И, наконец, материализованным содержанием коллективной доли в казачьих сообществах выступала «золотая казна» (тот же клад), а материализованной долей каждого воина, прошедшего испытание, становилась часть этой казны, представленная в виде денег, золота, камней-самоцветов и т.п., поместившихся в шапке-«сосуде». Известно, что в состав казачьей добычи входила также одежда (знаменитые «походы за зипунами») и оружие, но не исключено, что это уже — результат трансформации обычая. Личное же оружие и одежда (шапка, пояс и пр.) могли первоначально восприниматься лишь как атрибуты, внешние символы обретения доли и изменения статуса. И тогда еще одно символическое воплощение доли (помимо «золотого напитка» — крови) — золото и самоцветы.

Таким образом, клад (золотая казна) стали вторым символическим выражением полученной доли, понимаемой как порция Света. И лишь в дальнейшем она станет расцениваться уже как скопление материальных ценностей, но обладание ими по-прежнему будет означать максимально реализованную долю.

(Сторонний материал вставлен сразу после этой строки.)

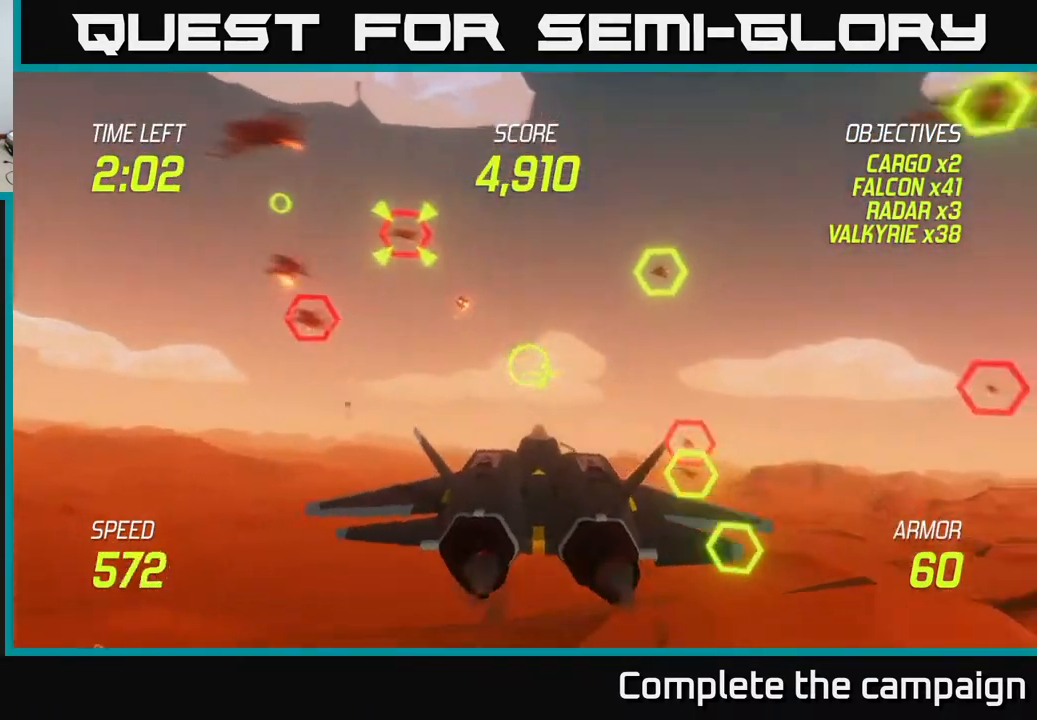
{"buttons": [], "left_stick": "up-right", "events": [[33, "L2", "up"], [33, "R2", "up"], [83, "L2", "down"], [233, "L2", "up"], [500, "left_stick", "up-right"]]}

В дальнейшем будет происходить все более выражено процесс десакрализации идеи доли и судьбы, ее перекодировки, осуществляемой путем постепенного перехода от метафизической к прагматической оценке. Но в то время, как в оседлой земледельческой культуре доля станет измеряться уже количеством домашнего скота, зерна и хлеба в закромах, наличием жены и пр., в казачьей традиции (в Диком Поле) еще на протяжении нескольких веков будет устойчиво сохраняться связь идеи доли лишь с набором личных (статусных) вещей, кровных связей нового братства, а также камней-самоцветов и золота (как правило, в виде золотого, декорированного камнями оружия или «почетных знаков»), выражавших первоначально символическую связь со Светом, а затем уже также превратившихся лишь в символы воинского мирского благополучия.

В заключение вспомним, что идея доли в народной традиции непосредственно связана с идеей обмена, который постоянно осуществляется между тем и этим миром. При этом доля каждого человека выделяется ему после его смерти и возвращается обратно туда, откуда была получена — на тот свет. Именно эта процедура подробно рассмотрена О.А. Седаковой на примере погребального обряда. Особенность же воинской традиции заключалась не только в специфике содержания понятия «доли», но и в способах обмена. Воины имели гораздо более тесные и частые связи с так называемым тем светом: по сути, каждый военный поход означал поход в тот мир (потому-то он и сопровождался всякий раз развернутым обрядом проводов, релевантным обряду инициации). Соответственно каждый такой поход должен был сопровождаться очередным «переделом» и обменом. Мы уже видели, что в этом и заключалась символическая подоплека ритуала дувана. Но если добытые в бою ценности каждый раз лишь распределяются между участниками в соответствии с размерами их символических «сосудов», измеряемых с помощью шапок (душ-голов), то не совсем понятно, в чем тут символика и сакральный смысл? В гораздо большей степени у нас есть основание говорить о простом грабеже и накопительстве, ведь «сакральный смысл» заключается именно в идее обмена (а значит — периодического возврата полученного). Но дело в том, что такой возврат сакрального — сакральному — действительно был, и ритуал этот был также детально разработан. Он также как и содержание понятия «доля» трансформировался со временем, но сама идея сохранялась в казачьей традиции неизменной вплоть до начала XX в. Она найдет воплощение и в обряде встречи казаков с войны (обязательная раздача подарков членам семьи, взнос в церковь), и в преданиях о кладах (их сокровища обязательно должны быть розданы церквям, монастырям, бедным людям). Таким образом, само существование обретенной в обряде инициации доли определялось только лишь на условиях постоянного обмена: для того, чтобы обретенный Свет не угасал, брать можно и нужно, но только с условием обязательной и безусловной отдачи.

Другие части публикации:
Хранители казачьих кладов: к вопросу о концепции судьбы в русской народной традиции. Часть 1
Хранители казачьих кладов: к вопросу о концепции судьбы в русской народной традиции. Часть 2

Примечания и литература

Примечания:

[1] См., например: [Аристов 1867; Витевский 1893; П.И. 1890; Смирнов 1921].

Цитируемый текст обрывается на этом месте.